> _HOW TO COMPLETE THIS TASK_
Keep the pictures out, and restate the listing that follows exactly as written.

> _PROVIDED DATA_
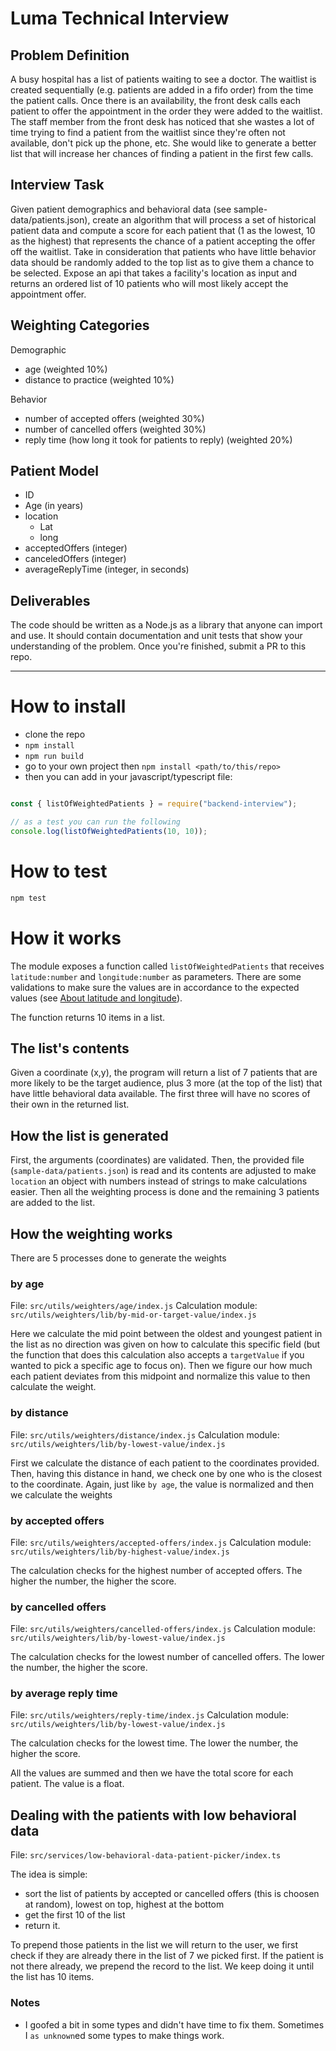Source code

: # Luma Technical Interview

## Problem Definition

A busy hospital has a list of patients waiting to see a doctor. The waitlist is created sequentially (e.g. patients are added in a fifo order) from the time the patient calls.  Once there is an availability, the front desk calls each patient to offer the appointment in the order they were added to the waitlist. The staff member from the front desk has noticed that she wastes a lot of time trying to find a patient from the waitlist since they&#39;re often not available, don&#39;t pick up the phone, etc.  She would like to generate a better list that will increase her chances of finding a patient in the first few calls.

## Interview Task

Given patient demographics and behavioral data (see sample-data/patients.json), create an algorithm that will process a set of historical patient data and compute a score for each patient that (1 as the lowest, 10 as the highest) that represents the chance of a patient accepting the offer off the waitlist. Take in consideration that patients who have little behavior data should be randomly added to the top list as to give them a chance to be selected. Expose an api that takes a facility's location as input and returns an ordered list of 10 patients who will most likely accept the appointment offer.

## Weighting Categories

Demographic

- age  (weighted 10%)
- distance to practice (weighted 10%)

Behavior

- number of accepted offers (weighted 30%)
- number of cancelled offers (weighted 30%)
- reply time (how long it took for patients to reply) (weighted 20%)

## Patient Model

- ID
- Age (in years)
- location
  - Lat
  - long
- acceptedOffers (integer)
- canceledOffers (integer)
- averageReplyTime (integer, in seconds)

## Deliverables

The code should be written as a Node.js as a library that anyone can import and use. It should contain documentation and unit tests that show your understanding of the problem. Once you&#39;re finished, submit a PR to this repo.

----------------

# How to install

- clone the repo
- `npm install`
- `npm run build`
- go to your own project then `npm install <path/to/this/repo>`
- then you can add in your javascript/typescript file:

```javascript

const { listOfWeightedPatients } = require("backend-interview");

// as a test you can run the following
console.log(listOfWeightedPatients(10, 10));
```

# How to test

```bash
npm test
```

# How it works

The module exposes a function called `listOfWeightedPatients` that receives `latitude:number` and `longitude:number` as parameters. There are some validations to make sure the values are in accordance to the expected values (see [About latitude and longitude](https://learn.microsoft.com/en-us/previous-versions/mappoint/aa578799(v=msdn.10)?redirectedfrom=MSDN)).

The function returns 10 items in a list.

## The list's contents

Given a coordinate (x,y), the program will return a list of 7 patients that are more likely to be the target audience, plus 3 more (at the top of the list) that have little behavioral data available. The first three will have no scores of their own in the returned list.

## How the list is generated

First, the arguments (coordinates) are validated. Then, the provided file (`sample-data/patients.json`) is read and its contents are adjusted to make `location` an object with numbers instead of strings to make calculations easier. Then all the weighting process is done and the remaining 3 patients are added to the list.

## How the weighting works

There are 5 processes done to generate the weights

### by age 

File: `src/utils/weighters/age/index.js`
Calculation module: `src/utils/weighters/lib/by-mid-or-target-value/index.js`

Here we calculate the mid point between the oldest and youngest patient in the list as no direction was given on how to calculate this specific field (but the function that does this calculation also accepts a `targetValue` if you wanted to pick a specific age to focus on). Then we figure our how much each patient deviates from this midpoint and normalize this value to then calculate the weight.

### by distance

File: `src/utils/weighters/distance/index.js`
Calculation module: `src/utils/weighters/lib/by-lowest-value/index.js`

First we calculate the distance of each patient to the coordinates provided. Then, having this distance in hand, we check one by one who is the closest to the coordinate. Again, just like `by age`, the value is normalized and then we calculate the weights

### by accepted offers

File: `src/utils/weighters/accepted-offers/index.js`
Calculation module: `src/utils/weighters/lib/by-highest-value/index.js`

The calculation checks for the highest number of accepted offers. The higher the number, the higher the score.

### by cancelled offers

File: `src/utils/weighters/cancelled-offers/index.js`
Calculation module: `src/utils/weighters/lib/by-lowest-value/index.js`

The calculation checks for the lowest number of cancelled offers. The lower the number, the higher the score.

### by average reply time 

File: `src/utils/weighters/reply-time/index.js`
Calculation module: `src/utils/weighters/lib/by-lowest-value/index.js`

The calculation checks for the lowest time. The lower the number, the higher the score.

All the values are summed and then we have the total score for each patient. The value is a float.

## Dealing with the patients with low behavioral data

File: `src/services/low-behavioral-data-patient-picker/index.ts`

The idea is simple:

- sort the list of patients by accepted or cancelled offers (this is choosen at random), lowest on top, highest at the bottom
- get the first 10 of the list
- return it.

To prepend those patients in the list we will return to the user, we first check if they are already there in the list of 7 we picked first. If the patient is not there already, we prepend the record to the list. We keep doing it until the list has 10 items.


### Notes

- I goofed a bit in some types and didn't have time to fix them. Sometimes I `as unknown`ed some types to make things work.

> _PROBLEM SOLUTION_
Source code

: # Luma Technical Interview

## Problem Definition

A busy hospital has a list of patients waiting to see a doctor. The waitlist is created sequentially (e.g. patients are added in a fifo order) from the time the patient calls.  Once there is an availability, the front desk calls each patient to offer the appointment in the order they were added to the waitlist. The staff member from the front desk has noticed that she wastes a lot of time trying to find a patient from the waitlist since they&#39;re often not available, don&#39;t pick up the phone, etc.  She would like to generate a better list that will increase her chances of finding a patient in the first few calls.

## Interview Task

Given patient demographics and behavioral data (see sample-data/patients.json), create an algorithm that will process a set of historical patient data and compute a score for each patient that (1 as the lowest, 10 as the highest) that represents the chance of a patient accepting the offer off the waitlist. Take in consideration that patients who have little behavior data should be randomly added to the top list as to give them a chance to be selected. Expose an api that takes a facility's location as input and returns an ordered list of 10 patients who will most likely accept the appointment offer.

## Weighting Categories

Demographic

- age  (weighted 10%)
- distance to practice (weighted 10%)

Behavior

- number of accepted offers (weighted 30%)
- number of cancelled offers (weighted 30%)
- reply time (how long it took for patients to reply) (weighted 20%)

## Patient Model

- ID
- Age (in years)
- location
  - Lat
  - long
- acceptedOffers (integer)
- canceledOffers (integer)
- averageReplyTime (integer, in seconds)

## Deliverables

The code should be written as a Node.js as a library that anyone can import and use. It should contain documentation and unit tests that show your understanding of the problem. Once you&#39;re finished, submit a PR to this repo.

----------------

# How to install

- clone the repo
- `npm install`
- `npm run build`
- go to your own project then `npm install <path/to/this/repo>`
- then you can add in your javascript/typescript file:

```javascript

const { listOfWeightedPatients } = require("backend-interview");

// as a test you can run the following
console.log(listOfWeightedPatients(10, 10));
```

# How to test

```bash
npm test
```

# How it works

The module exposes a function called `listOfWeightedPatients` that receives `latitude:number` and `longitude:number` as parameters. There are some validations to make sure the values are in accordance to the expected values (see [About latitude and longitude](https://learn.microsoft.com/en-us/previous-versions/mappoint/aa578799(v=msdn.10)?redirectedfrom=MSDN)).

The function returns 10 items in a list.

## The list's contents

Given a coordinate (x,y), the program will return a list of 7 patients that are more likely to be the target audience, plus 3 more (at the top of the list) that have little behavioral data available. The first three will have no scores of their own in the returned list.

## How the list is generated

First, the arguments (coordinates) are validated. Then, the provided file (`sample-data/patients.json`) is read and its contents are adjusted to make `location` an object with numbers instead of strings to make calculations easier. Then all the weighting process is done and the remaining 3 patients are added to the list.

## How the weighting works

There are 5 processes done to generate the weights

### by age 

File: `src/utils/weighters/age/index.js`
Calculation module: `src/utils/weighters/lib/by-mid-or-target-value/index.js`

Here we calculate the mid point between the oldest and youngest patient in the list as no direction was given on how to calculate this specific field (but the function that does this calculation also accepts a `targetValue` if you wanted to pick a specific age to focus on). Then we figure our how much each patient deviates from this midpoint and normalize this value to then calculate the weight.

### by distance

File: `src/utils/weighters/distance/index.js`
Calculation module: `src/utils/weighters/lib/by-lowest-value/index.js`

First we calculate the distance of each patient to the coordinates provided. Then, having this distance in hand, we check one by one who is the closest to the coordinate. Again, just like `by age`, the value is normalized and then we calculate the weights

### by accepted offers

File: `src/utils/weighters/accepted-offers/index.js`
Calculation module: `src/utils/weighters/lib/by-highest-value/index.js`

The calculation checks for the highest number of accepted offers. The higher the number, the higher the score.

### by cancelled offers

File: `src/utils/weighters/cancelled-offers/index.js`
Calculation module: `src/utils/weighters/lib/by-lowest-value/index.js`

The calculation checks for the lowest number of cancelled offers. The lower the number, the higher the score.

### by average reply time 

File: `src/utils/weighters/reply-time/index.js`
Calculation module: `src/utils/weighters/lib/by-lowest-value/index.js`

The calculation checks for the lowest time. The lower the number, the higher the score.

All the values are summed and then we have the total score for each patient. The value is a float.

## Dealing with the patients with low behavioral data

File: `src/services/low-behavioral-data-patient-picker/index.ts`

The idea is simple:

- sort the list of patients by accepted or cancelled offers (this is choosen at random), lowest on top, highest at the bottom
- get the first 10 of the list
- return it.

To prepend those patients in the list we will return to the user, we first check if they are already there in the list of 7 we picked first. If the patient is not there already, we prepend the record to the list. We keep doing it until the list has 10 items.


### Notes

- I goofed a bit in some types and didn't have time to fix them. Sometimes I `as unknown`ed some types to make things work.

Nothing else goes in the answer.